Они пошли вниз по Зеленому Венацу — центральному бульвару — в сторону центра города. Группки длинноволосых и бородатых молодых людей собирались на углах улиц, они продавали пестрый набор всяких мелочей. Здесь были майки с надписями «Свобода или смерть», диски и записи сербской народной музыки, даже цепочки для часов с черепами и скрещенными костями. Мадлен пожала плечами. Йордана, кажется, ничего не замечала. Она вела ее вниз по аллеям, поворачивая то направо, то налево, пока они не остановились возле маленького кафе, где, по ее словам, все еще можно было найти лучший кофе по-турецки во всем Белграде. Хозяин, похоже, знал Иордану, некоторые люди подходили к их столику, чтобы поздороваться, спросить о ее делах. Иордана приветливо ответила:

— Ужасно! — И прикурила сигарету. Как заметила Мадлен, в Белграде курили все. Воздух внутри маленького кафе был пропитан резким запахом местного дешевого табака.

— Мне повезло, — сказала Йордана, прихлебывая кофе и указывая пальцем на полную пачку сигарет, лежащую перед ней на столике. — Я могу купить привозные сигареты.

— Повезло? — усмехнулась Мадлен.

— Ты не куришь? — Мадлен помотала головой. — Ничего, закуришь месяца через три. Вот увидишь.

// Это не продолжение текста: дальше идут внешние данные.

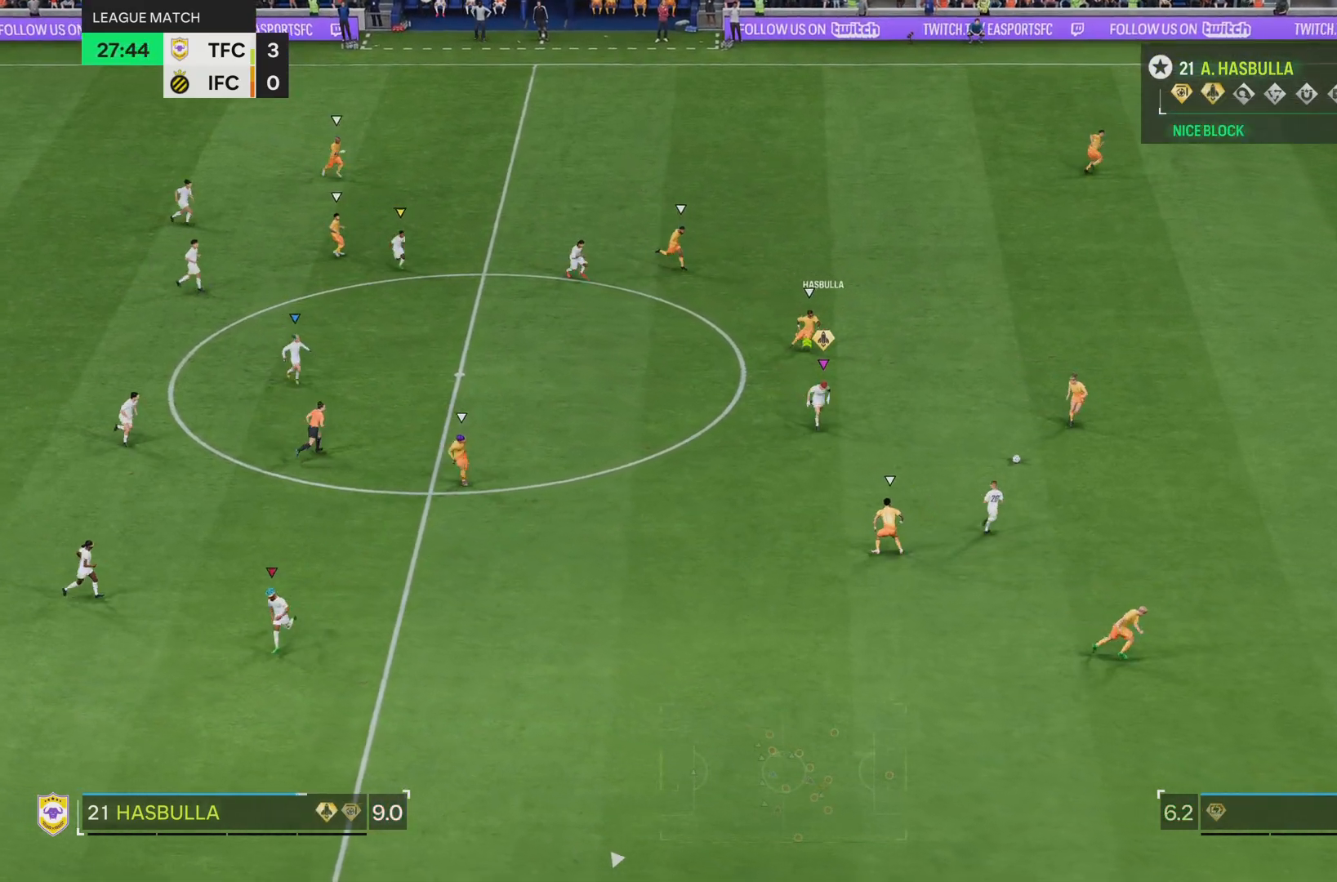
{"buttons": ["R2"], "left_stick": "right", "right_stick": "center", "events": [[217, "left_stick", "right"]]}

К концу первой недели она поняла, что не дотянет даже до окончания трех недель, уж не говоря о трех месяцах, как ей предсказывала Йордана. Мадлен никогда не курила, но после недели пятнадцатичасового ежедневного труда, после чтения сообщений, которыми был завален весь ее стол, она в первый раз осознала, чего именно потребует от нее такая работа. Тогда она и потянулась к пачке «Лаки Страйк». Она прикурила, закашлялась, впервые втянув в себя дым, но благодаря этому перерыву она теперь была уверена, что сможет дочитать до конца заявление, которое ей только что подсунули на стол. Насилие — оружие войны.

Она выкурила три сигареты подряд, пока читала исповедь девятнадцатилетней мусульманки из Посавины на севере Боснии. Йордана была права. Страна действительно погружалась в хаос. В первый раз за много месяцев Мадлен почувствовала, как в ней поднимается гнев. Ислингтон, Амбер, Бекки, ее работа в клинике, даже Аласдэр в Египте отошли куда-то на второй план, пока она прочитывала одну бумагу за другой. Ее работа, насколько она сама понимала, заключалась в том, чтобы готовить работников медицинских, спасательных и гуманитарных миссий к тому, как им обращаться с жертвами насилия, о которых было написано во всех этих бумагах. Вскоре в Белград должна была прибыть команда итальянских психологов и докторов, и их миссия была частью программы, связанной с инициативой университета Флоренции по улучшению оказания медицинских услуг в области душевного здоровья и психосоциальных травм. Неуверенность в себе, неверие в свои силы, которые терзали ее последние три месяца, совершенно испарились. Мадлен проводила дни и ночи напролет, спокойно занимаясь составлением графика своего собственного тренинга, планированием того, что ей следует сделать, выкуривая по пачке в день «Мальборо лайт», которые Йордана предусмотрительно доставляла ей прямо на работу. И постепенно программа стала приобретать четкие очертания, ей тоже стало понятно, чего от нее ждут в новой роли и как ей надо будет действовать.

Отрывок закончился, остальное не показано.